4 Ways To Combat Your Late 20 Something Identity Crisis
If you’re around 29 years old and your life feels like it’s going up in smoke, it’s probably not your fault. It’s… Saturn’s. As in: the planet.
If you’re around 29 years old and your life feels like it’s going up in smoke, it’s probably not your fault. It’s… Saturn’s. As in: the planet. He’s responsible for adulthood’s trial-by-fire, and here to teach work ethic, boundaries, discipline and self-control. Anywhere between 28 and 31 (you can work it out exactly here) Saturn puts us face-to-face with our deepest fears so that we experience a sort of emotional re-birth. Basically, that “turning 30 coming-of-age-crisis”? It’s science.
Thrice in our lifetime, Saturn, a difficult taskmaster of a planet that demands you rise to his occasion, returns to the same point in our chart as it was the day we were born, after orbiting the sun once – and most people report feeling like their world has turned upside down because of it.
At about 29-and-a-half years old this happens for the first time, and is usually the beginning of some major internal upheaval. Think of Saturn as your lunch money bully – he lifts you up by the armpits, spinning you around to shake everything out of your pockets… and anything that stays behind you get to hold on to. But you might not keep what you first thought was important to you.
Saturn’s Return can be experienced as deeply negative, or wildly positive – some of it depends on your preparation, and some of it is unavoidable. Day babies tend to find the period (that can last anywhere from a few weeks to a series of months, depending on your birthday) as being more constructive than people born at night, who generally get a more tempestuous time of it.
Saturn is cruel to be kind. By breaking you down he can reveal the most necessary tools you have in order to build yourself back up, stronger and more able. Saturn is the ruler of Capricorn, the high achieving, hardest working sign in the zodiac, so that means often Saturn’s return will affect our careers, and this is the age that we often work our hardest, obsessively almost, to become who we want to be. But no aspect of your being will be left unexplored. Saturn’s Return is a warts-and-all astrological experience that there’s no escaping from.
Saturn’s Return is the time in our lives to expect all of our “mistakes” to finally crystallize – this is a golden opportunity to learn from the punishing “growing up” years, and because Saturn is uncompromising know that if you don’t learn from your lessons, he’ll throw the same issue up again and again and again, smack-down style, until you get the picture.

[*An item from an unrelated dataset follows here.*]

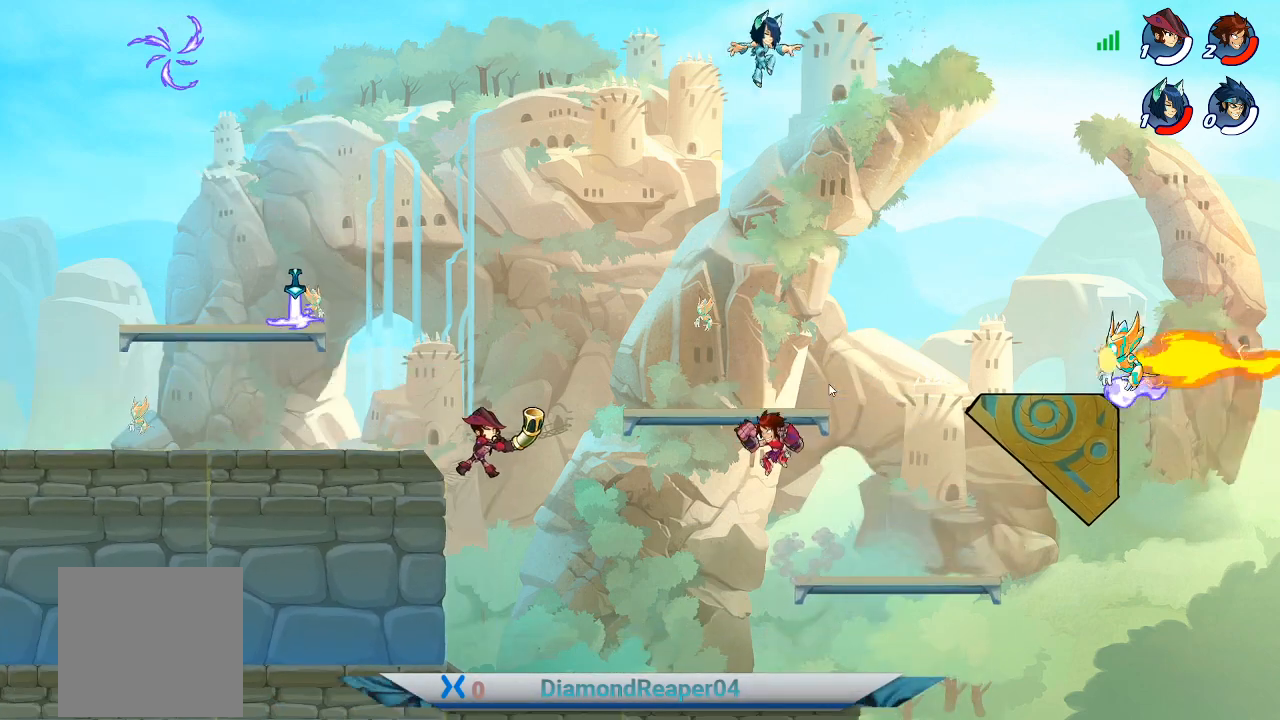
{"buttons": [], "left_stick": "up-right", "right_stick": "center", "events": [[167, "Y", "down"], [167, "left_stick", "up-right"], [267, "Y", "up"], [400, "Y", "down"], [500, "Y", "up"]]}
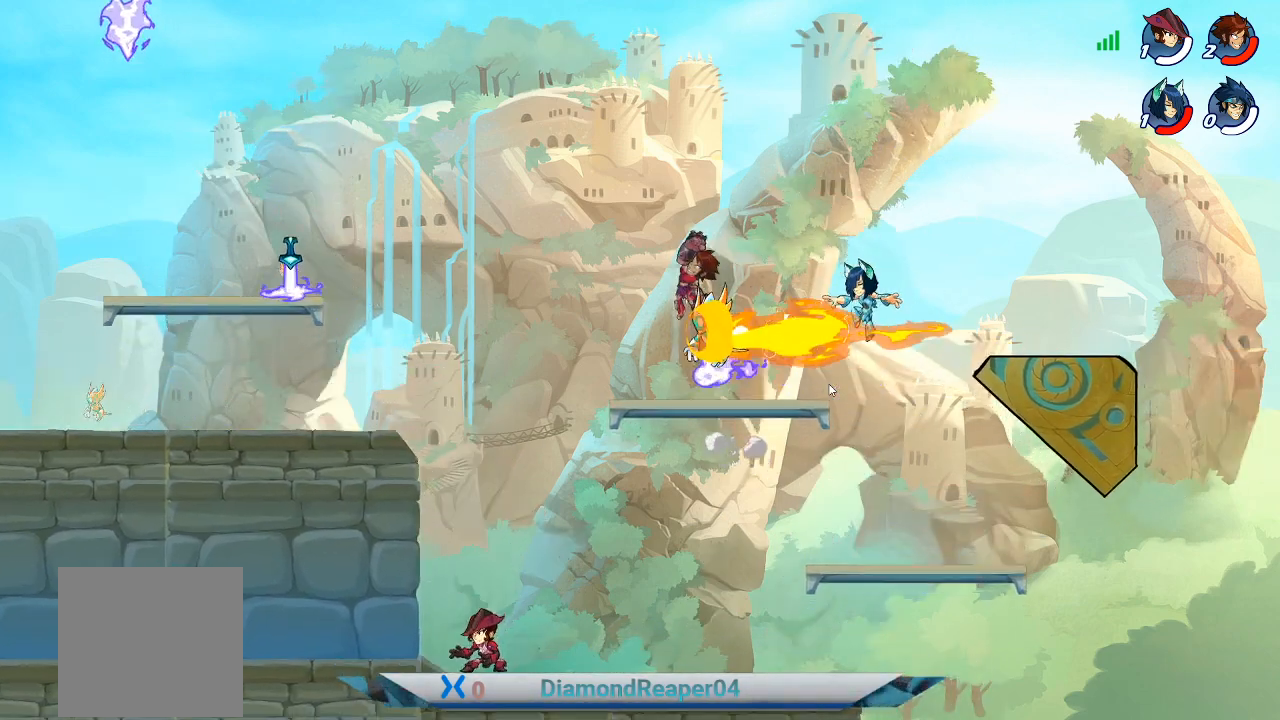
{"buttons": [], "left_stick": "down-left", "right_stick": "center", "events": [[333, "left_stick", "right"], [467, "left_stick", "down-left"]]}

Think of this bittersweet, challenging time as Life Boot camp. You’ll come out the other side stronger… but might have to cry a lot before you get there.

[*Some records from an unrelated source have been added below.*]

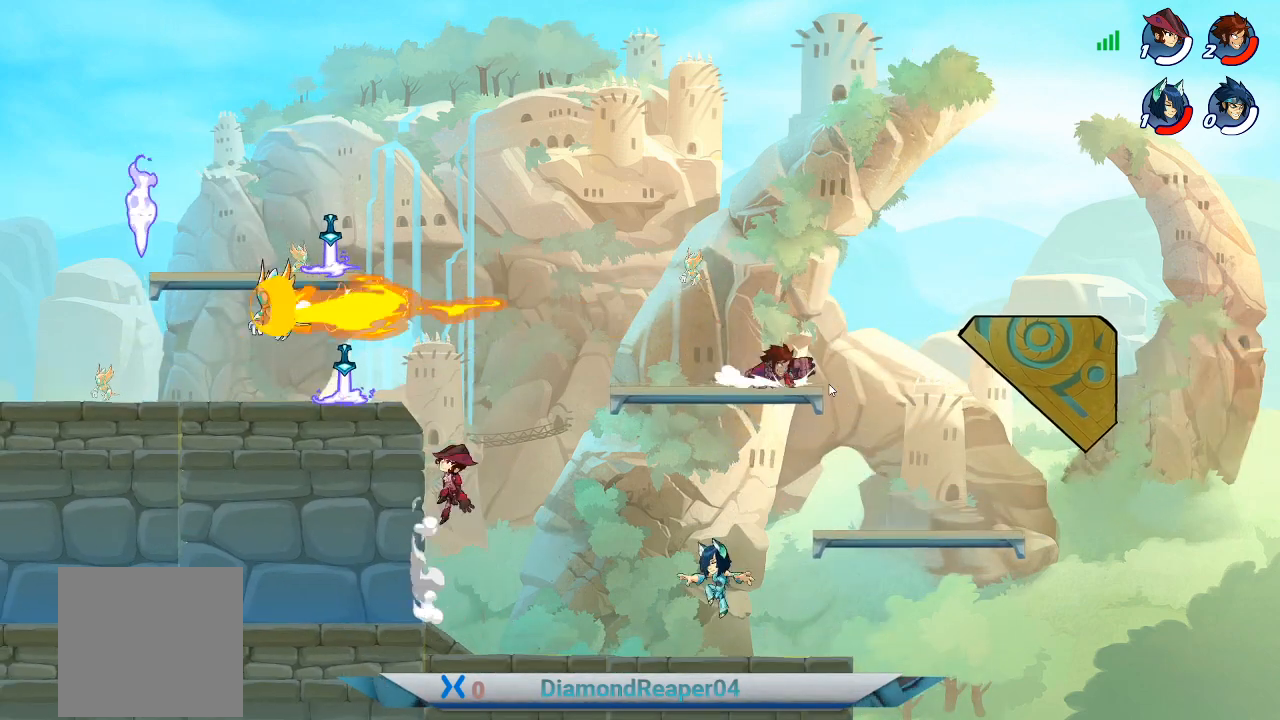
{"buttons": [], "left_stick": "down", "right_stick": "center", "events": [[433, "left_stick", "down"]]}
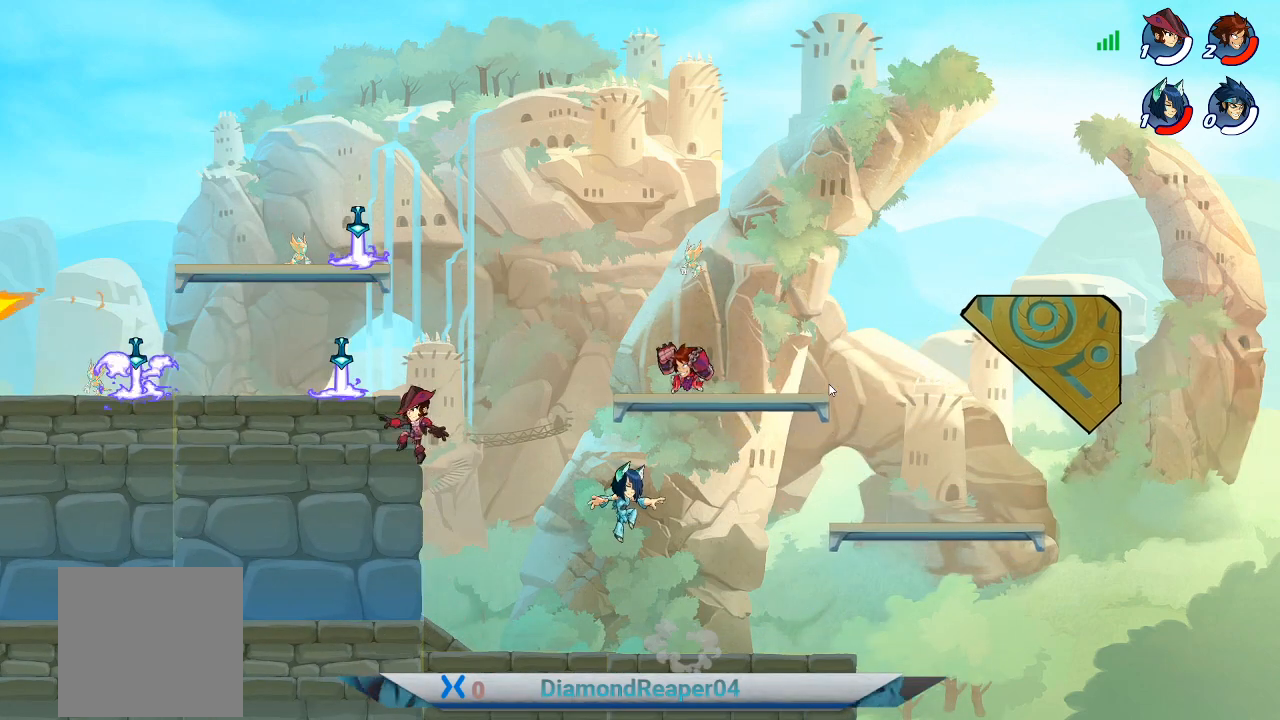
{"buttons": [], "left_stick": "right", "right_stick": "center", "events": [[33, "left_stick", "down-left"], [233, "X", "down"], [267, "left_stick", "down-right"], [367, "X", "up"], [467, "left_stick", "right"]]}
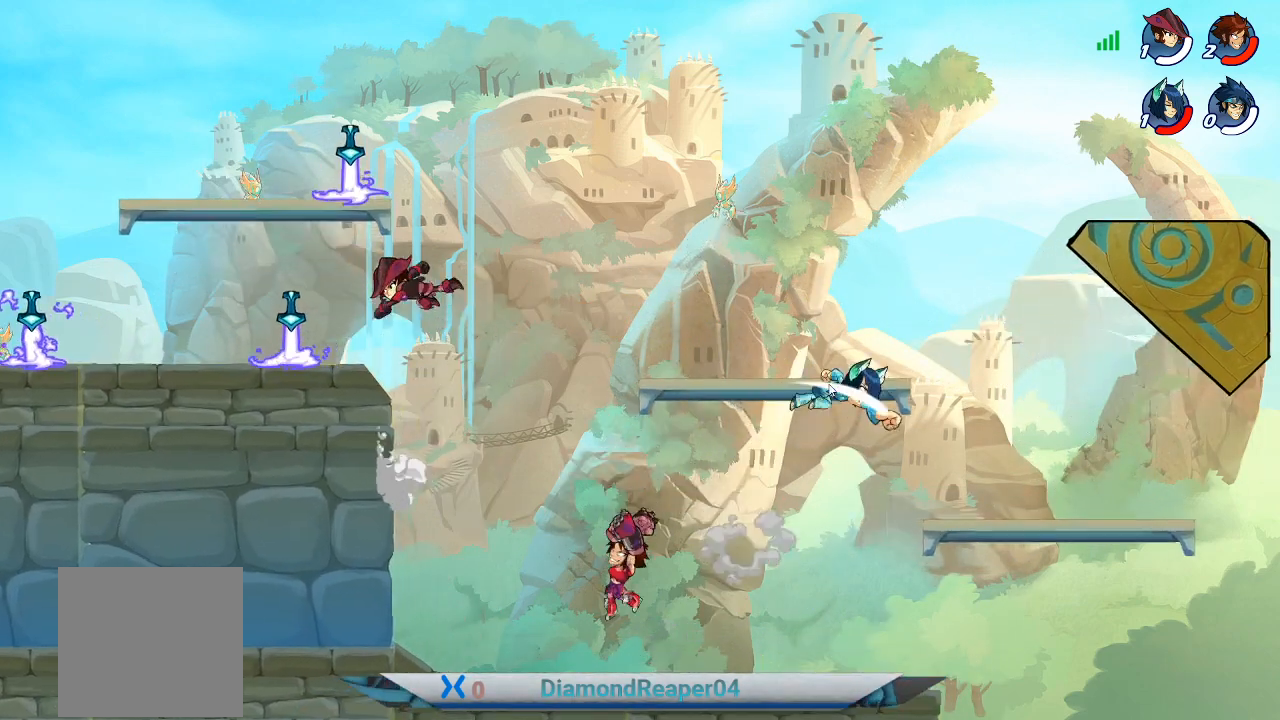
{"buttons": [], "left_stick": "up-right", "right_stick": "center", "events": [[133, "left_stick", "up-right"]]}
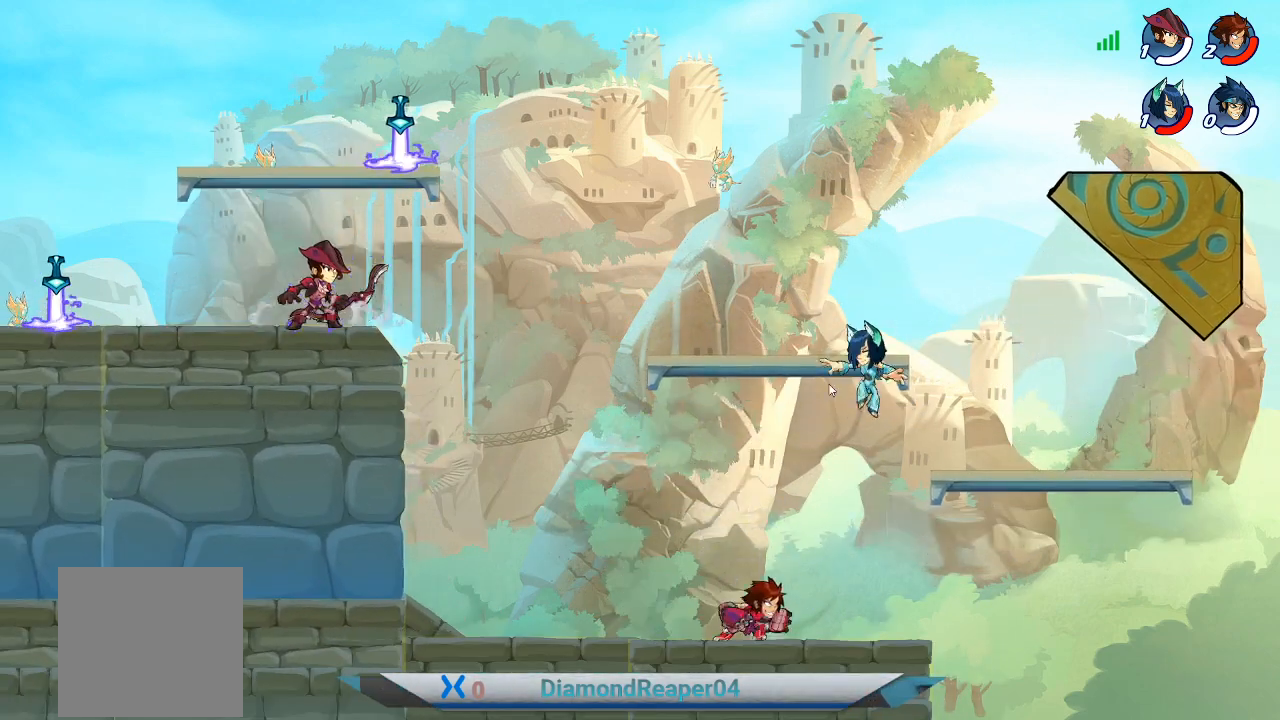
{"buttons": [], "left_stick": "left", "right_stick": "center", "events": [[100, "A", "down"], [200, "A", "up"], [233, "left_stick", "up-left"], [300, "X", "down"], [367, "X", "up"], [433, "left_stick", "left"]]}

Here are some tips for surviving your first Saturn’s Return:
1. Move On
Our twenties are about experimenting, of doing so very much because we don’t know, yet, who we want to be. Our twenties are full schedules, saying yes, juggling eleventy million different projects and ideas and thoughts and friendship circles… and now, at 29, is the time to focus. To cull the clutter. To move on from the stuff not truly serving our goals. Let it go. Priority is designed as a singular word, after all.
2. Reflect
To get the most out of Saturn’s Return (or the least amount of upset), start reflecting honestly on your life now. You might not “be” where you hoped you might, or don’t yet have the things you still desire. Saturn’s Return will force you to reassess your goals, your ambitions, and your dreams, so that they more accurately represent who you are supposed to be – not who you thought you should become. That can be hella scary. There could be a huge change coming your way when you realise you’ve been on the wrong track…
3. Be honest
Be honest – most of all, with yourself. Assess your career, your relationship, your friendships: leave no stone unturned. Ask yourself: do I have what I deserve? This is the time heavy baggage will naturally fall away from your life (sometimes causing some drama along the way, but all in service of something better) and you need to understand your own core values to appreciate what could set you free.
4. Don’t resist
This is a time of immense growth, but with it comes the inevitable growing pains. That is normal, and expected, and all part of Saturn’s grand master plan to catapult you to the stars. Embrace it! And don’t drink too much.
(Also, FYI: you can look forward to a second and third saturn’s return, too: one at about 56, which can signal maturity, and another at almost 90, wherein wise old age sets in. So… best master how to navigate the occasion now. It’s coming for you again. And again.)